2024/11/13
Nr.74 ミュンヒェンの下町(2)――ゲイタウンの話
武井 香織(元筑波大学教授・公益財団法人ドイツ語学文学振興会評議員)
前回紹介したように,M さんは五階建てのビルを所有していて,最上階がご一家の住まいとなっています。狭いながらもベランダがあり,ホームステイ中の私が夜遅く帰っていくと,ここに置かれたテーブルを囲んで,近所の人が集まってビールを飲んでいる光景をよく目にしました。ジョン・レノンに似た風貌の M さんがギターを片手にミュンヒェンの夜の空に向かって歌をうたっていたのを思い出します。
M 夫妻からあるとき,面白いところがあるから一緒に行こうと誘われました。ゲルトナー広場の近くにある,とあるバーが目的地でした。入り口の敷居にはレインボーカラーのカーペットが敷いてあります。中央のカウンターにたむろして立ち飲みしているのは,中年や初老の男性客ばかり。みなウィスキーやカクテルの杯を傾けています。皮のジャンパーを羽織ったり,半ズボンから太股をあらわに出した人もいて,ちょっと独特のムンムンした雰囲気が漂っていました。M さんが耳打ちしてくれたところでは,ミュンヒェン大学の教授も何人かいるとのこと。そう,ここはいわゆるゲイバーなのです。中でもこの店は,映画監督の X 氏(ファスビンダーかヘルツォークか,忘れました。)も常連だったので有名なんだそうです。私達は店の隅のテーブル席に坐って,大人しくビールを飲みました。こんなお店に奥さん連れで来る M さんにもちょっと驚きましたが,奥さんご自身も,二人でよく来るけど,別に何の抵抗感もない,とおっしゃっていました。
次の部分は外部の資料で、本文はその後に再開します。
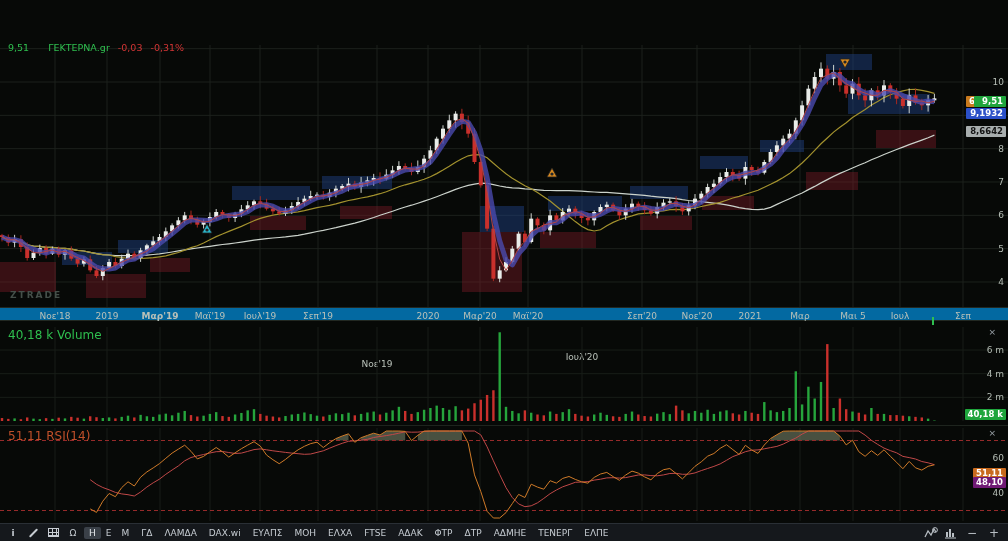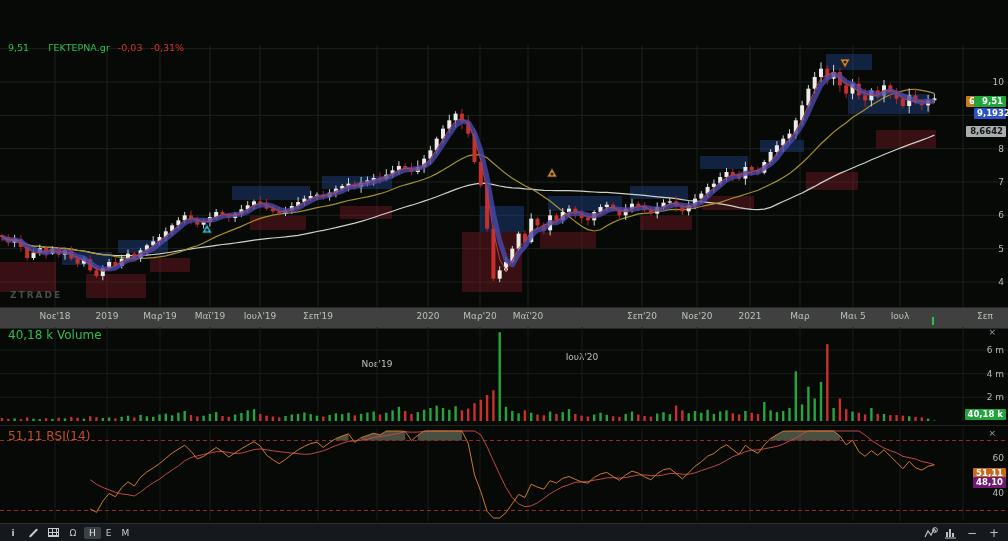--- a/index.html
+++ b/index.html
@@ -1,36 +1,36 @@
 <!DOCTYPE html>
 <html><head>
 <meta charset="utf-8">
 <style>
   *{box-sizing:border-box;margin:0;padding:0}
   html,body{background:#000;font-family:"DejaVu Sans",sans-serif}
   #root{position:relative;width:1008px;height:541px;background:#070907;overflow:hidden;color:#b6beb6}
   svg{display:block}
   .pane{position:absolute;left:0;width:1008px}
   #price-pane{top:0;height:307px}
-  #date-axis{top:307px;height:22px;border-top:1px solid #222822;border-bottom:1px solid #222822;background:#404040}
+  #date-axis{top:307px;height:14px;border-top:1px solid #222822;border-bottom:1px solid #222822;background:#0369a1}
   #volume-pane{top:325px;height:100px}
   #rsi-pane{top:425px;height:98px;border-top:1px solid #1e241e}
   #toolbar{top:523px;height:18px;background:#15181c;border-top:1px solid #2a2f35;display:flex;align-items:center;gap:2px;padding:0 4px;font-size:9px;color:#c6ccd2}
   .hdr{position:absolute;left:8px;top:42px;font-size:9.5px;white-space:nowrap}
   .hdr .grn{color:#2fbf4f}
   .hdr .red{color:#d23535;margin-left:5px}
   .watermark{position:absolute;left:10px;top:290px;font-size:9px;font-weight:bold;letter-spacing:2px;color:#454f49}
   .pane-label{position:absolute;left:8px;top:3px;font-size:12px;white-space:nowrap}
   .pane-label.vol{color:#2fbf4f}
   .pane-label.rsi{color:#c0502a}
   .close-x{position:absolute;right:12px;top:3px;font-size:9px;color:#9aa2a8;cursor:pointer;line-height:9px}
   .badge{position:absolute;font-size:8.5px;font-weight:bold;color:#fff;padding:1px 3px;border-radius:1px;line-height:9px;white-space:nowrap}
   .b-orange{background:#c87a1e;right:6px;top:96px;width:36px;overflow:hidden}
   .b-green{background:#1fa53c;right:2px;top:96px;width:32px;text-align:right}
-  .b-blue{background:#2b50c8;right:2px;top:108px;width:32px;text-align:right}
+  .b-blue{background:#2b50c8;right:2px;top:108px;width:40px;text-align:right}
   .b-gray{background:#a8aeae;color:#141414;right:2px;top:126px;width:40px;text-align:right}
   .b-vol{background:#1fa53c;right:2px;top:84px}
   .b-rsi1{background:#c86a1e;right:2px;top:42px}
   .b-rsi2{background:#701a75;right:2px;top:51px}
   .xlab{position:absolute;top:3px;width:60px;text-align:center;font-size:9px;color:#b8c0b8}
   .curtick{position:absolute;left:932px;top:9px;width:2px;height:8px;background:#2fbf4f}
   .tb-btn{padding:1px 5px;border-radius:2px;cursor:pointer;white-space:nowrap}
   .tb-btn.active{background:#3a4048;color:#e6eaee}
   .tb-icon{width:18px;height:14px;display:flex;align-items:center;justify-content:center;cursor:pointer}
   .pencil{width:11px;height:2px;background:#c8cdd3;transform:rotate(-45deg);border-radius:1px}
@@ -422,36 +422,36 @@
     <div class="badge b-orange">6,9</div>
     <div class="badge b-green">9,51</div>
     <div class="badge b-blue">9,1932</div>
     <div class="badge b-gray">8,6642</div>
   </div>
 
   <div class="pane" id="date-axis">
     <div class="curtick"></div>
   <span class="xlab" style="left: 25px;">Νοε'18</span>
       <span class="xlab" style="left: 77px;">2019</span>
-      <span class="xlab" style="left: 130px;">Μαρ'19</span>
+      <span class="xlab" style="left: 130px; font-weight: bold;">Μαρ'19</span>
       <span class="xlab" style="left: 180px;">Μαϊ'19</span>
       <span class="xlab" style="left: 230px;">Ιουλ'19</span>
       <span class="xlab" style="left: 288px;">Σεπ'19</span>
       <span class="xlab" style="left: 347px; margin-top: 48px;">Νοε'19</span>
       <span class="xlab" style="left: 398px;">2020</span>
       <span class="xlab" style="left: 450px;">Μαρ'20</span>
       <span class="xlab" style="left: 498px;">Μαϊ'20</span>
       <span class="xlab" style="left: 552px; margin-top: 41px;">Ιουλ'20</span>
       <span class="xlab" style="left: 612px;">Σεπ'20</span>
       <span class="xlab" style="left: 667px;">Νοε'20</span>
       <span class="xlab" style="left: 720px;">2021</span>
       <span class="xlab" style="left: 770px;">Μαρ</span>
       <span class="xlab" style="left: 823px;">Μαι 5</span>
       <span class="xlab" style="left: 870px;">Ιουλ</span>
-      <span class="xlab" style="left: 933px; text-align: right;">Σεπ</span>
+      <span class="xlab" style="left: 933px;">Σεπ</span>
     </div>
 
   <div class="pane" id="volume-pane">
     <svg id="volume-svg" width="1008" height="100">
         <line x1="55" y1="2" x2="55" y2="96" stroke="#181d18" stroke-width="1"></line>
         <line x1="107" y1="2" x2="107" y2="96" stroke="#181d18" stroke-width="1"></line>
         <line x1="160" y1="2" x2="160" y2="96" stroke="#181d18" stroke-width="1"></line>
         <line x1="210" y1="2" x2="210" y2="96" stroke="#181d18" stroke-width="1"></line>
         <line x1="260" y1="2" x2="260" y2="96" stroke="#181d18" stroke-width="1"></line>
         <line x1="318" y1="2" x2="318" y2="96" stroke="#181d18" stroke-width="1"></line>
@@ -679,20 +679,35 @@
     <div class="tb-icon">
         <span class="pencil"></span>
       </div>
     <div class="tb-icon">
         <span class="gridic"></span>
       </div>
     <div class="tb-icon">
         <span>Ω</span>
       </div>
     <span id="tf-slot"><span class="tb-btn active">Η</span><span class="tb-btn">Ε</span><span class="tb-btn">Μ</span></span>
+    <span id="ticker-slot" style="display:flex;gap:2px">
+        <span class="tb-btn">ΓΔ</span>
+        <span class="tb-btn">ΛΑΜΔΑ</span>
+        <span class="tb-btn">DAX.wi</span>
+        <span class="tb-btn">ΕΥΑΠΣ</span>
+        <span class="tb-btn">ΜΟΗ</span>
+        <span class="tb-btn">ΕΛΧΑ</span>
+        <span class="tb-btn">FTSE</span>
+        <span class="tb-btn">ΑΔΑΚ</span>
+        <span class="tb-btn">ΦΤΡ</span>
+        <span class="tb-btn">ΔΤΡ</span>
+        <span class="tb-btn">ΑΔΜΗΕ</span>
+        <span class="tb-btn">ΤΕΝΕΡΓ</span>
+        <span class="tb-btn">ΕΛΠΕ</span>
+      </span>
     <div class="spacer"></div>
     <div class="tb-icon">
       <svg width="14" height="12" viewBox="0 0 14 12">
         <path d="M1,10 L4,4 L7,8 L10,2 L12,5" stroke="#b9bfc5" fill="none" stroke-width="1.2"></path>
         <circle cx="11" cy="3" r="2.4" stroke="#b9bfc5" fill="none" stroke-width="1"></circle>
       </svg>
     </div>
     <div class="tb-icon">
       <svg width="14" height="12" viewBox="0 0 14 12">
         <rect x="2" y="5" width="2" height="5" fill="#b9bfc5"></rect>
店を出てから,夜のゲルトナープラッツを散策しましたが,夜もだいぶ更けた時刻にもかかわらず,通りは大勢の人でごった返しています。劇場の正面の広い石段の上には若い人達が坐り込んで,談笑しています。格調高いギリシャ風ファサードの前では,ジーンズや T シャツの若者達も,プラトンの弟子のように見えてくるのが奇妙です。奥様が私の裾を引っ張って,いますれ違った人はもと男性よ,と小声で教えてくれました。振り返ると,すらりとしたモデルのような人の後ろ姿が見えました。
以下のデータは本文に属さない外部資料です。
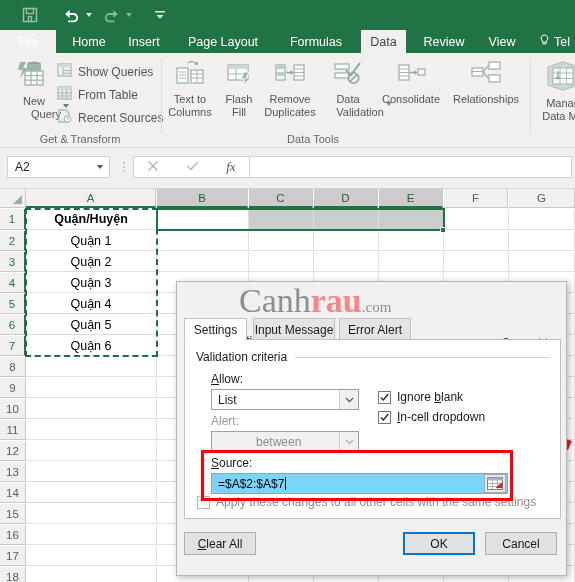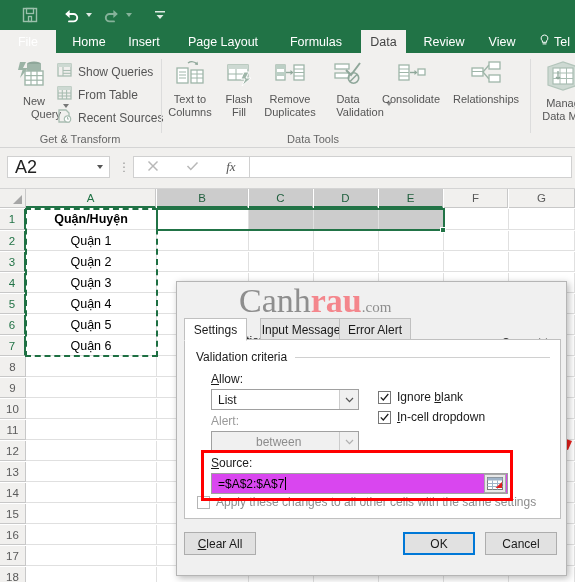--- a/index.html
+++ b/index.html
@@ -112,21 +112,21 @@
   }
   .namebox {
     position: absolute; left: 7px; top: 8px;
     width: 103px; height: 22px;
     background: #ffffff;
     border: 1px solid #d0d0d0;
     display: flex; align-items: center;
   }
   .namebox .nb-val {
     flex: 1; padding-left: 7px;
-    font-size: 18px; color: #222222;
+    font-size: 12px; color: #222222;
   }
   .namebox .nb-arrow {
     width: 18px; display: flex; align-items: center; justify-content: center;
     color: #555;
   }
   .fb-dots {
     position: absolute; left: 118px; top: 12px;
     font-size: 12px; color: #999; letter-spacing: 0;
     line-height: 14px;
   }
@@ -349,21 +349,21 @@
     flex: none;
   }
   .chkbox.dim { border-color: #b5b5b5; }
   .chk-tick {
     width: 9px; height: 9px;
   }
 
   .src-input {
     position: absolute;
     height: 21px;
-    background: #d946ef;
+    background: #7dd3fc;
     border: 1px solid #a0a0a0;
     display: flex; align-items: center;
   }
   .src-input .sval {
     flex: 1; padding-left: 6px;
     font-size: 12px; color: #000;
     white-space: nowrap;
   }
   .caret {
     display: inline-block;
@@ -935,21 +935,21 @@
     </div>
 
     <div class="watermark">
       <span class="wm-a">Canh</span><span class="wm-b">rau</span><span class="wm-c">.com</span>
     </div>
 
     <div class="dtabs">
       <div class="dtab active" style="left:0px;width:63px;">
         <span>Settings</span>
       </div>
-      <div class="dtab" style="left:76px;width:82px;">
+      <div class="dtab" style="left:69px;width:82px;">
         <span>Input Message</span>
       </div>
       <div class="dtab" style="left:155px;width:72px;">
         <span>Error Alert</span>
       </div>
     </div>
 
     <div class="dpane">
 
       <div class="crit-label">Validation criteria</div>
ゲルトナー広場周辺はドイツを代表するゲイタウンで,日本でいえば東京の新宿二丁目のような町なのです。ドイツ語でゲイのことを形容詞で schwul といいます。これとよく似た schwül は「蒸し暑い」という意味ですが,もともとウムラウトしない schwul という形で低地ドイツ語で使われていた単語が17世紀以降標準ドイツ語でも使われるようになり,対義語の kühl(涼しい)の影響でウムラウトして今の形になりました。一方19世紀になって古い形の schwul にゲイの意味が加わりますが,これは男性同性愛の相手のことを ein warmer Bruder(暖かい兄弟)と言う習慣があったので,その連想から成立したようです。ドイツの大学に行くと掲示板にさまざまなグループの勧誘広告が出ているのを目にしますが,Judoclub für Schwule(ゲイのための柔道クラブ)などというポスターもありました。
Party という言葉は日本語の「コンパ」のように若者達の飲み会を指す場合があり,そんな目的で人々が集まってくる場所を Partymeileと 呼ぶのですが,ゲルトナー広場周辺はドイツの代表的なPartymeileになっているようです。夜中に大声をあげて通りを練り歩いたり,飲み物の瓶を割ったり,ゴミを散らかしたりと,地元の人にとっては迷惑この上ないので,最近では週末になると毎晩警察が人々を広場から追い払い,路上での飲酒は罰金が課されるようになっています。
20年前に M さんご夫妻にお世話になってからもうだいぶ時がたちます。今となっては何か夢の中の出来事のような気さえしますが,あのときミュンヒェンのディープな世界に触れることができたことは,ドイツに対する,あるいは広く世界に対する私の考え方に大きな影響を与えていると改めて思うところです。